Love conquers all. What doesn’t kill you makes you stronger.
In the addiction world a common cliché is “one day at a time.” I love this quote by comedian Hannibal Buress. “People say, ‘I’m taking it one day at a time.’ You know what? So is everybody. That’s how time works.”
So against my better judgment I’m going to build this entire piece on a cliché. Knowledge is power.
Knowledge gives you choices. Educate yourself. Immerse yourself in the wisdom and experience of those who have gone before, those you admire, and anything that uplifts or encourages you. But this advice isn’t new. What I really want to say, is knowledge is only power if you can find the humility, strength and courage to apply it.
As you reach outward and reflect inward you might make painful discoveries. You will hear things that are hard to hear. You will know that you must do things you are terrified of doing. You will face emotions that are overpowering and debilitating.
Being able to reach your potential will require humility. It is easy when coping with your husband’s addiction to let all the blame fall to him. You are NOT responsible for his addiction. But you are responsible for your character defects that prevent you from healing.
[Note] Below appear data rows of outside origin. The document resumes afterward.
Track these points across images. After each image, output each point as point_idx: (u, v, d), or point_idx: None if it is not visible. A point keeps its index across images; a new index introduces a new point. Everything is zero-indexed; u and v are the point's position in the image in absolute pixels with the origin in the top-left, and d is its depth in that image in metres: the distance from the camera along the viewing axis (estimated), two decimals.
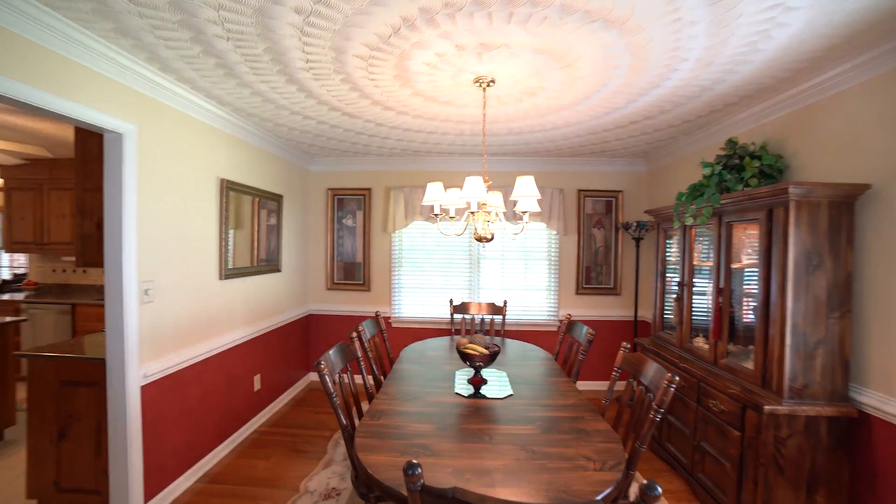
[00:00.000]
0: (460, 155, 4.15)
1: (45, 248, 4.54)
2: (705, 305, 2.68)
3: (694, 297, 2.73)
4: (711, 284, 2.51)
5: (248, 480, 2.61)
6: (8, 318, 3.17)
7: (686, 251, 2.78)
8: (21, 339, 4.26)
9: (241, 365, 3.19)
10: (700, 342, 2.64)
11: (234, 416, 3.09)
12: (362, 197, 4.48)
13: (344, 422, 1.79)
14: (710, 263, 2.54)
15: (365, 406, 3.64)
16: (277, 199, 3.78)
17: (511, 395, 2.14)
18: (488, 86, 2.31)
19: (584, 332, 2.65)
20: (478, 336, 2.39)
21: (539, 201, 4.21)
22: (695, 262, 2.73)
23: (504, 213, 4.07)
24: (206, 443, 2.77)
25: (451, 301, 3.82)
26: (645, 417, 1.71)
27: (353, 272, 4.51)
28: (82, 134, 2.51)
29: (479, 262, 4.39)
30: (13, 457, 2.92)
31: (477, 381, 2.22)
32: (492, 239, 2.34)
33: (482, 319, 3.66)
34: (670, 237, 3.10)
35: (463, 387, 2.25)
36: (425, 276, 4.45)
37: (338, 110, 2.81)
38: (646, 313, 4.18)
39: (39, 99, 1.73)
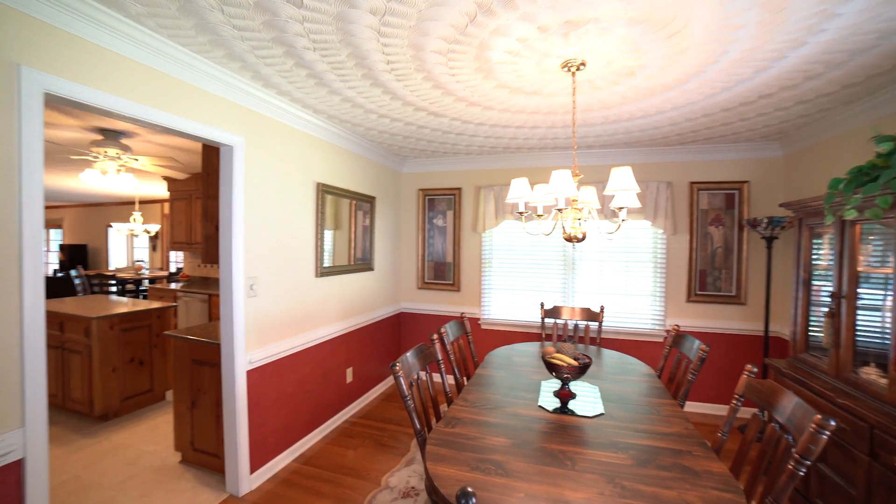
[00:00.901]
0: (553, 149, 3.89)
1: (193, 247, 5.42)
2: (878, 324, 2.06)
3: (858, 312, 2.12)
4: (892, 298, 1.90)
5: (336, 467, 2.76)
6: (156, 305, 3.84)
7: (845, 253, 2.18)
8: (178, 320, 5.15)
9: (334, 358, 3.41)
10: (871, 373, 2.03)
11: (326, 406, 3.31)
12: (452, 196, 4.48)
13: (418, 426, 1.76)
14: (889, 270, 1.93)
15: (444, 409, 3.62)
16: (370, 200, 3.96)
17: (602, 414, 1.90)
18: (578, 69, 2.09)
19: (695, 347, 2.25)
20: (566, 345, 2.18)
21: (641, 196, 3.75)
22: (860, 268, 2.12)
23: (599, 211, 3.72)
24: (301, 427, 3.01)
25: (542, 304, 3.60)
26: (781, 466, 1.35)
27: (443, 272, 4.54)
28: (207, 149, 2.90)
29: (575, 264, 4.07)
30: (170, 414, 3.53)
31: (564, 395, 2.02)
32: (583, 239, 2.10)
33: (576, 325, 3.38)
34: (819, 236, 2.48)
35: (548, 399, 2.07)
36: (516, 277, 4.29)
37: (423, 110, 2.82)
38: (780, 328, 3.45)
39: (181, 125, 2.05)
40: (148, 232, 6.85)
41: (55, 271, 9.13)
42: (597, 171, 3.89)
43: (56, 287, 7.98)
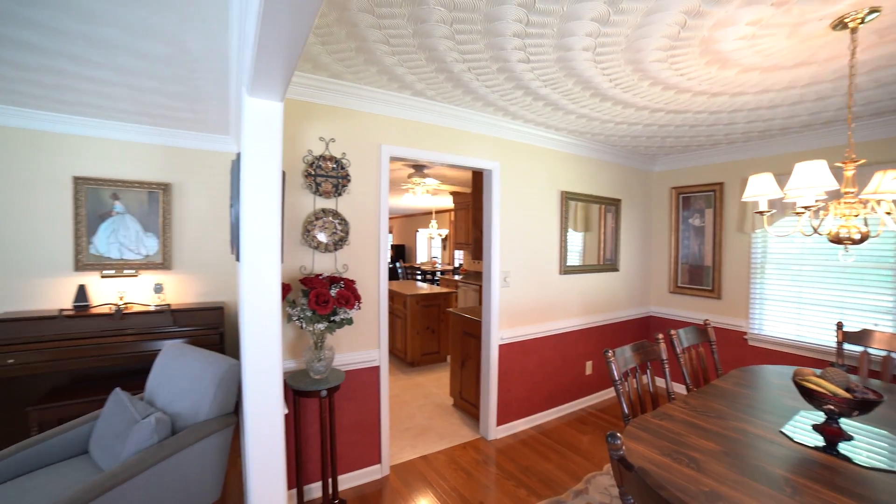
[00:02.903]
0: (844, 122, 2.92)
1: (469, 246, 6.87)
2: None
3: None
4: None
5: (566, 444, 3.11)
6: (444, 290, 5.17)
7: None
8: (458, 303, 6.68)
9: (573, 349, 3.74)
10: None
11: (563, 390, 3.68)
12: (712, 193, 4.00)
13: (626, 411, 1.91)
14: None
15: None
16: (615, 203, 4.07)
17: (891, 470, 1.47)
18: (861, 22, 1.69)
19: None
20: (833, 370, 1.78)
21: None
22: None
23: None
24: (539, 402, 3.50)
25: (838, 325, 2.80)
26: None
27: (699, 276, 4.11)
28: (475, 173, 3.80)
29: None
30: (448, 371, 4.79)
31: (832, 433, 1.67)
32: (861, 240, 1.69)
33: (888, 356, 2.48)
34: None
35: (801, 430, 1.76)
36: (801, 287, 3.43)
37: (660, 111, 2.79)
38: None
39: (457, 160, 2.94)
40: (440, 235, 9.05)
41: (388, 263, 13.26)
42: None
43: (389, 274, 11.60)
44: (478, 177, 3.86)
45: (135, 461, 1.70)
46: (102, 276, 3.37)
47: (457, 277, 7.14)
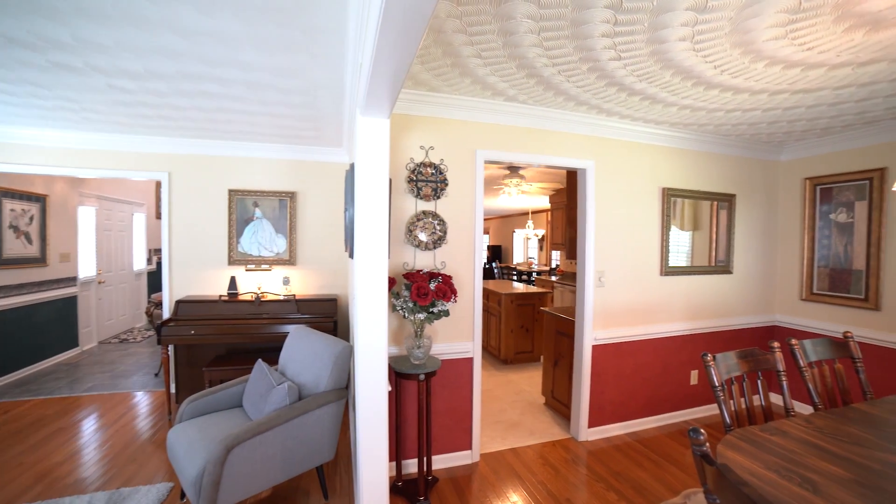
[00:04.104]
0: None
1: (563, 246, 6.70)
2: None
3: None
4: None
5: (665, 455, 2.93)
6: (539, 290, 5.15)
7: None
8: (552, 304, 6.59)
9: (675, 355, 3.48)
10: None
11: (664, 399, 3.45)
12: (865, 182, 3.38)
13: (727, 420, 1.79)
14: None
15: None
16: (728, 199, 3.69)
17: None
18: None
19: None
20: None
21: None
22: None
23: None
24: (634, 408, 3.34)
25: None
26: None
27: (844, 282, 3.51)
28: (569, 172, 3.76)
29: None
30: (541, 370, 4.79)
31: None
32: None
33: None
34: None
35: None
36: None
37: (783, 92, 2.49)
38: None
39: (551, 161, 2.99)
40: (536, 235, 8.96)
41: (484, 263, 13.46)
42: None
43: (484, 273, 11.80)
44: (572, 176, 3.81)
45: (273, 416, 2.11)
46: (247, 270, 4.12)
47: (553, 278, 7.03)
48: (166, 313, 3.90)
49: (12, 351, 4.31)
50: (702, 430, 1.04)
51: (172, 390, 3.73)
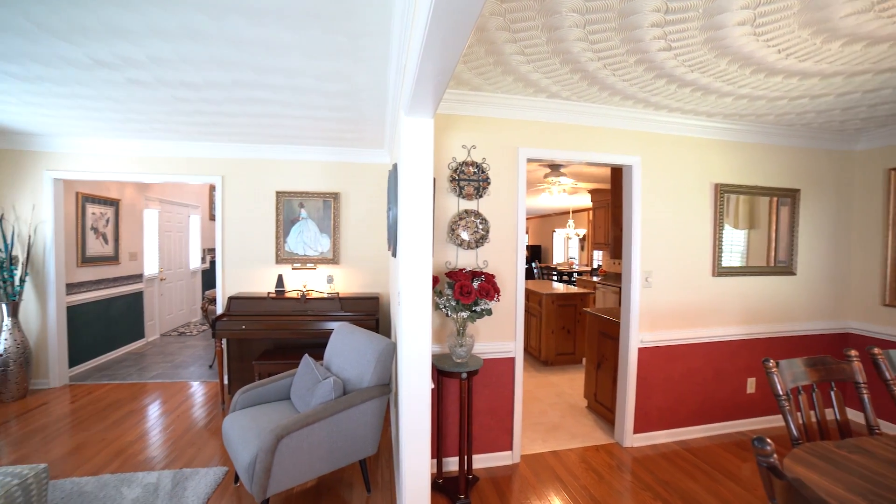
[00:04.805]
0: None
1: (606, 246, 6.50)
2: None
3: None
4: None
5: (717, 466, 2.76)
6: (580, 290, 5.02)
7: None
8: (594, 305, 6.40)
9: (730, 361, 3.28)
10: None
11: (717, 407, 3.26)
12: None
13: (795, 434, 1.66)
14: None
15: None
16: (791, 194, 3.42)
17: None
18: None
19: None
20: None
21: None
22: None
23: None
24: (685, 416, 3.17)
25: None
26: None
27: None
28: (614, 170, 3.63)
29: None
30: (583, 372, 4.66)
31: None
32: None
33: None
34: None
35: None
36: None
37: (862, 73, 2.27)
38: None
39: (593, 157, 2.90)
40: (578, 235, 8.72)
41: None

Self-awareness can be painful and inconvenient. Humbly recognize things about yourself that are making you miserable, and own them.
You might not feel strong or capable. Surround yourself with people who believe in you. Do small things to practice independence. Knowledge will give you confidence. Arm yourself with education. Insight and discovery will validate you. If you believe in a Higher Power, plead with him to endow you with fortitude.
I love the song “Hold On” from the play The Secret Garden.
When you see a man who’s raging,
And he’s jealous and he fears
That you’ve walked through walls
What you do then is you tell yourself to wait it out
And say it’s this day, not me,
He’s hid behind for years.
That’s bound to go away
It is going to require tremendous bravery to stand up to the addict. It probably won’t go over well. He might not understand. He might be jealous that you are different and he is the same. He might be afraid of your new knowledge and strength. It also requires courage to surrender your husband’s addiction, to cease your efforts at control, to let him find his own way, even if he falls on his face.
Think of yourself as a dry sponge. Hard and incapacitated. Imagine knowledge as water, absorb it, soak it up, and let it soften your heart and make you useful. Then practice humility, strength and courage as you face the challenges ahead of you. The only way is through, but you’re going to make it.